§ **Document passage**:
• • • • • • •

Failure is literally crushing. A direct hit from a depth-charge (DC) will probably destroy your boat
instantly. Close hits will cause flooding. I recall a psychotic mission into the extremely shallow waters
(20m) of the port at Scapa Flow with the intent to prey on merchants and warships docked there (as a
matter of fact, U-47 did this successfully on Oct. 14, 1939). U-64 was not so lucky: I was detected by
a patrolling destroyer which quickly closed with me and scored two DC hits. I had four compartments
flooding quickly, but my damage control team was able to seal them before it was too late.
The added weight sunk the boat and it came to rest on the seafloor.
I
needed to pump out the water in order to raise the boat, but that would make too much noise so my
only chance was to stay silent and hope the destroyer would bugger off and leave me for dead.
Unfortunately it had sonar, and it was able to pinpoint my resting place exactly. The final DC caved in
the command room and that was it. Food for the hag-fish.
That’s not to say that there still aren’t some bugs and shortcomings of SH3. Ships can sometimes
sail through rigid structures (i.e. a breakwater), your crew may choose to climb up the conning tower
and go on watch while the boat is at periscope depth, and it is annoying that I can’t alt-tab out of the
game. There are a few graphic glitches, and the odd crash. It would have been nice to see more specific
missions and dynamic orders from high command – i.e. “intercept this and that, about here, with the help
of these and those, and watch out for them.” I wish I could write comments in my captain’s log rather
than just have stock entries added automatically. Also, while it would be purely candy-floss, I'd like to
have access to all compartments within the sub; right now it’s just the command room and sonar/radio
room. And, I wish flooding and damage were accurately modeled on the interior. That would be
insanely cool, and would add more to see/do on the sub interior and thereby increase the quality of the
game when played without time compression.
Furthermore, it would be neat to see lifeboats deployed by sinking ships and your crew should be
able to abandon ship; death can be disappointingly sudden. But I could go on for a while about these
wishes, and really I should probably spend the time looking over Carl’s shoulder. The game is excellent
as it is and if anything, these perks should go into the next installment in the series.
SH3 has a
thriving mod community. I’ve used the RuB 1.44 (real U-boat) mod that can be found on the rich naval
gaming-site www.subsim.com. This is a great mod that
corrects some of the weaknesses in SH3 as it was shipped. In a lot of ways it makes the game harder
and more realistic – sound contact is made spatially vague and radio contacts are fewer and less
detailed, minefields are included, and convoys have been altered. There is another great addon called
SH3 Commander, also available through the site. This utility creates a more detailed profile for your
captain, allowing career customizations and the ability to monitor performance and produce reports (see
Glog for a summary of Carl Winter’s ongoing career). All together these mods
seriously enrich the gaming experience and are worth investigating.

• • • • • • •

§ **Records supplied**:
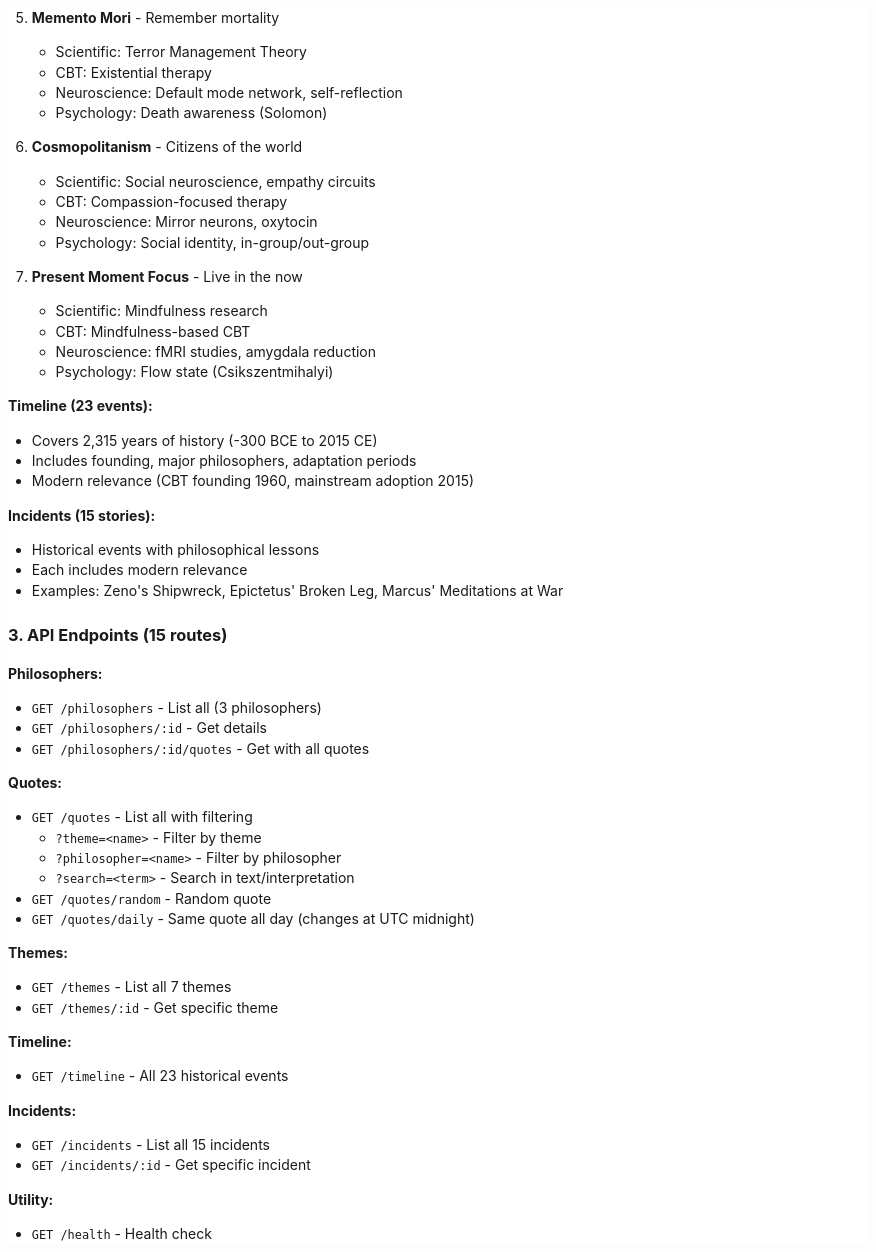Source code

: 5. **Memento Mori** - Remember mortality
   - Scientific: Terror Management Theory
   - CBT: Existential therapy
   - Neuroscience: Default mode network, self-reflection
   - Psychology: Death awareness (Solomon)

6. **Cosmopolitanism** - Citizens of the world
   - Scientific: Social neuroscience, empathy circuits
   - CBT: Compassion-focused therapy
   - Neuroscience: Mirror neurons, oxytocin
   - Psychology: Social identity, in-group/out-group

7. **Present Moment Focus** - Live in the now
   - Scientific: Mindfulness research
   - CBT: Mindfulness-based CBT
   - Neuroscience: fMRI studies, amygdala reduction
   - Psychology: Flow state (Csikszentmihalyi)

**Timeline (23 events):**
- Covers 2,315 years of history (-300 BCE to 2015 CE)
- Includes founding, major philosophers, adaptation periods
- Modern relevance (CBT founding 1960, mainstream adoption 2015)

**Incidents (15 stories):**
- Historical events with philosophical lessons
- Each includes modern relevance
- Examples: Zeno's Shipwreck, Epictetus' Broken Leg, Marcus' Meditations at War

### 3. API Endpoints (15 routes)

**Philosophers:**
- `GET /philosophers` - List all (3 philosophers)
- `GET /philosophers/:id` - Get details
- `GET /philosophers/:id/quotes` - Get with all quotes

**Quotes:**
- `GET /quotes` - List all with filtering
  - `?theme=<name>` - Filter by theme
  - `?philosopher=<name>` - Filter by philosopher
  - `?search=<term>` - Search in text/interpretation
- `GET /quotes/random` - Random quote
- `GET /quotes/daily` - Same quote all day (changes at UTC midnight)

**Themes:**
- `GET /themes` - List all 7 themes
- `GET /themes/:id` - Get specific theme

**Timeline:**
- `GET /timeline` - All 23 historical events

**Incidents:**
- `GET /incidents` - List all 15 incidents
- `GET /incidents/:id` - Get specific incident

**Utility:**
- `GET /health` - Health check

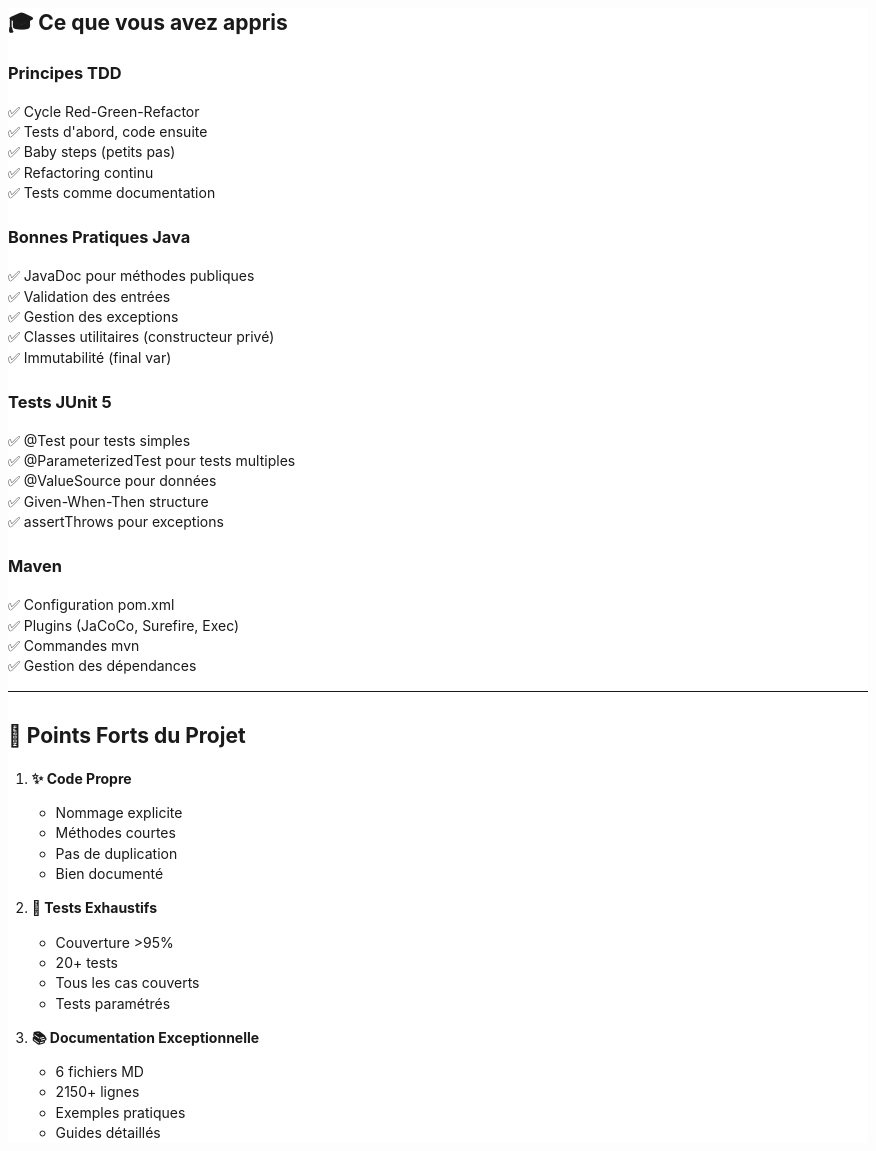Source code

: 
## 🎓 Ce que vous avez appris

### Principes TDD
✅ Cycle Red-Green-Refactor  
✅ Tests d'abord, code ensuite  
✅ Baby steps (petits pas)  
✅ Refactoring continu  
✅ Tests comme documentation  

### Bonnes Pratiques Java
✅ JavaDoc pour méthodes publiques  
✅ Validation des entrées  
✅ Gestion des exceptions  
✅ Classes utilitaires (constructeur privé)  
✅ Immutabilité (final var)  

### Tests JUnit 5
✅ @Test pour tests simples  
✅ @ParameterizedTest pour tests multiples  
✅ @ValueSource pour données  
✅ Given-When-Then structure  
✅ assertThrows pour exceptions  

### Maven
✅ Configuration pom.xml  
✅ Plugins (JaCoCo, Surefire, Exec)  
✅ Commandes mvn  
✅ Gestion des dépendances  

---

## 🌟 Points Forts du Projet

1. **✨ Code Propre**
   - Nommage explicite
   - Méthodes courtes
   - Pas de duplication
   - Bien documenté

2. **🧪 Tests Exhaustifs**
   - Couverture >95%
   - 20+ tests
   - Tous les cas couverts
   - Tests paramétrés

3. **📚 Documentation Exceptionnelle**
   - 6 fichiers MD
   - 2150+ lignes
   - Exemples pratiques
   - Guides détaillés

• • • • • • •

§ **Task instructions**:
1) For each statement below, say yes or no according to the SH3 passage, and quote the words from it that decide the answer: (a) the Scapa Flow mission took place in waters about 20m deep; (b) the damage control team failed to seal the flooding compartments; (c) the RuB 1.44 mod makes radio contacts more frequent.
2) Please echo the SH3 passage, starting with "Failure is literally" and going on through "on the seafloor.".
The material has no connection to the SH3 passage.

§ **Exercise solutions**:
1)
(a) Yes: "extremely shallow waters (20m)"
(b) No: "my damage control team was able to seal them before it was too late"
(c) No: "radio contacts are fewer and less detailed"

2)
Failure is literally crushing. A direct hit from a depth-charge (DC) will probably destroy your boat
instantly. Close hits will cause flooding. I recall a psychotic mission into the extremely shallow waters
(20m) of the port at Scapa Flow with the intent to prey on merchants and warships docked there (as a
matter of fact, U-47 did this successfully on Oct. 14, 1939). U-64 was not so lucky: I was detected by
a patrolling destroyer which quickly closed with me and scored two DC hits. I had four compartments
flooding quickly, but my damage control team was able to seal them before it was too late.
The added weight sunk the boat and it came to rest on the seafloor.